What you will do: Please set out every line of the entries below as a Markdown table with two columns, Row and Content, numbering each row and omitting blank lines. Leave the pictures out of the table.

Data for this task:
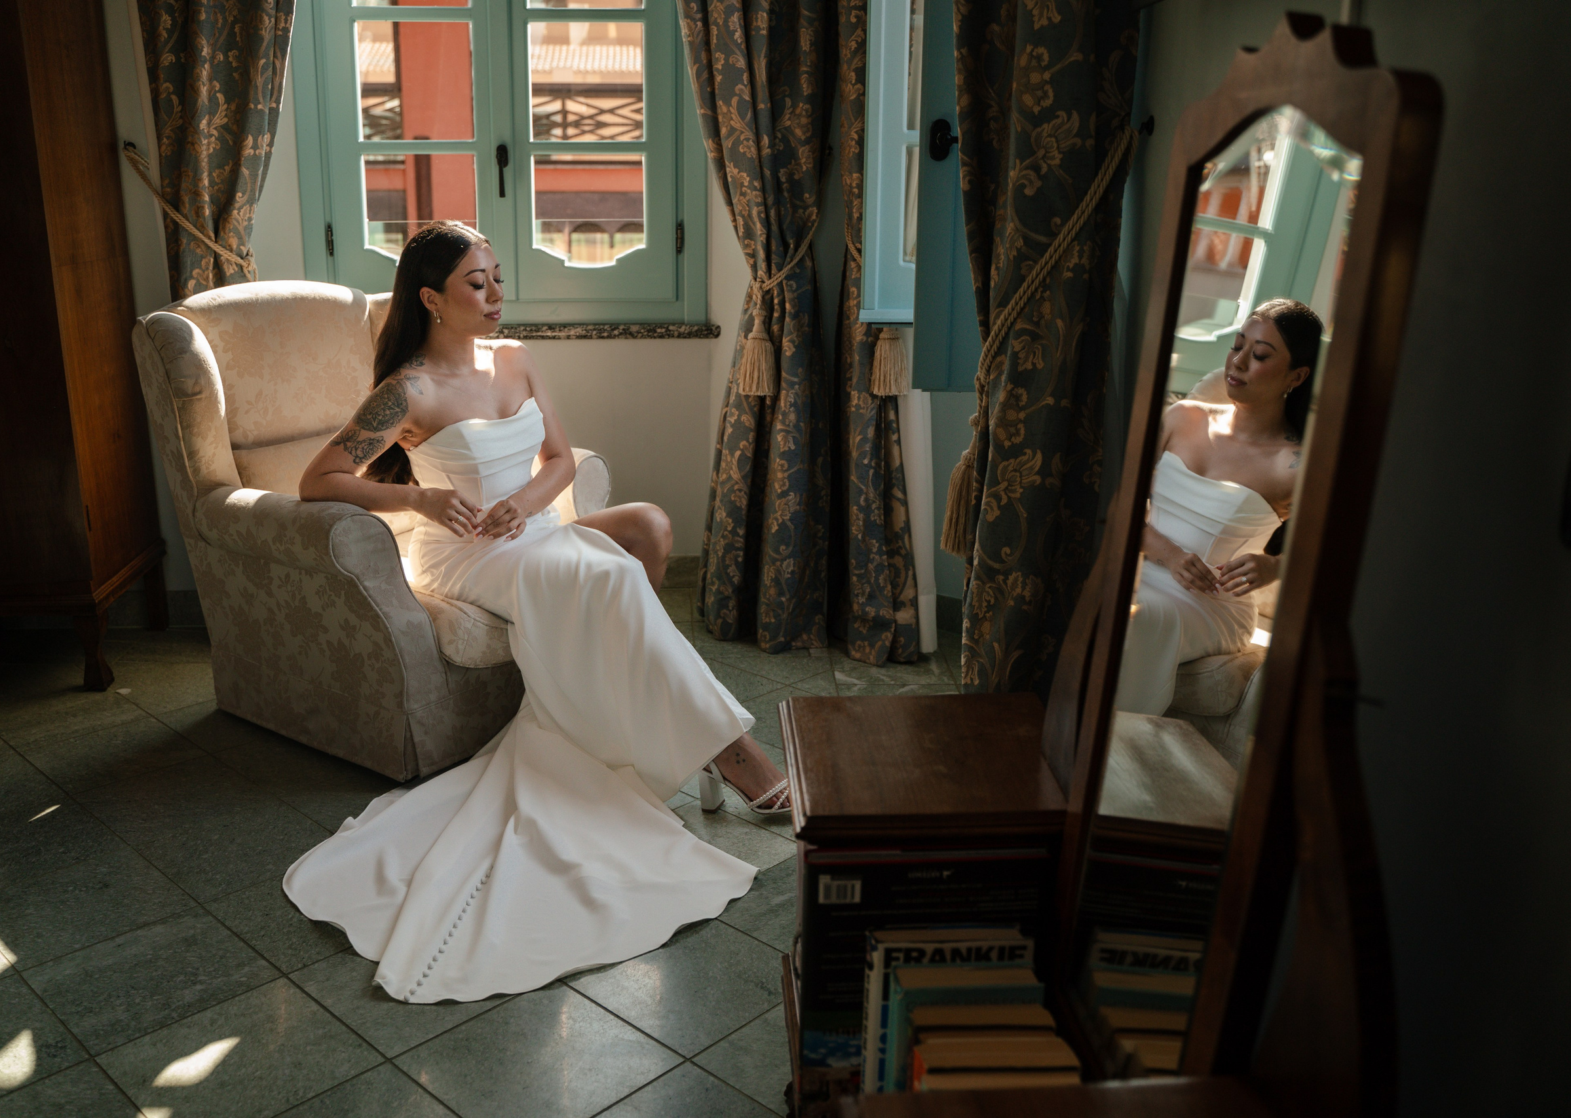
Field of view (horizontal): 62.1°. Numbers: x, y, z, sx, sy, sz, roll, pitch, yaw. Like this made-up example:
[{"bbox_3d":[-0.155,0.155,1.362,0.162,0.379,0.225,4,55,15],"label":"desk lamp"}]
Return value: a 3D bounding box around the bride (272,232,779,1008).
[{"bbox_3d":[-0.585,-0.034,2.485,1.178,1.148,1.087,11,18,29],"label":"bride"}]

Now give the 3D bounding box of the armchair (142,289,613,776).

Result of this exercise:
| Row | Content |
|---|---|
| 1 | Field of view (horizontal): 62.1°. Numbers: x, y, z, sx, sy, sz, roll, pitch, yaw. Like this made-up example: |
| 2 | [{"bbox_3d":[-0.155,0.155,1.362,0.162,0.379,0.225,4,55,15],"label":"desk lamp"}] |
| 3 | Return value: a 3D bounding box around the bride (272,232,779,1008). |
| 4 | [{"bbox_3d":[-0.585,-0.034,2.485,1.178,1.148,1.087,11,18,29],"label":"bride"}] |
| 5 | Now give the 3D bounding box of the armchair (142,289,613,776). |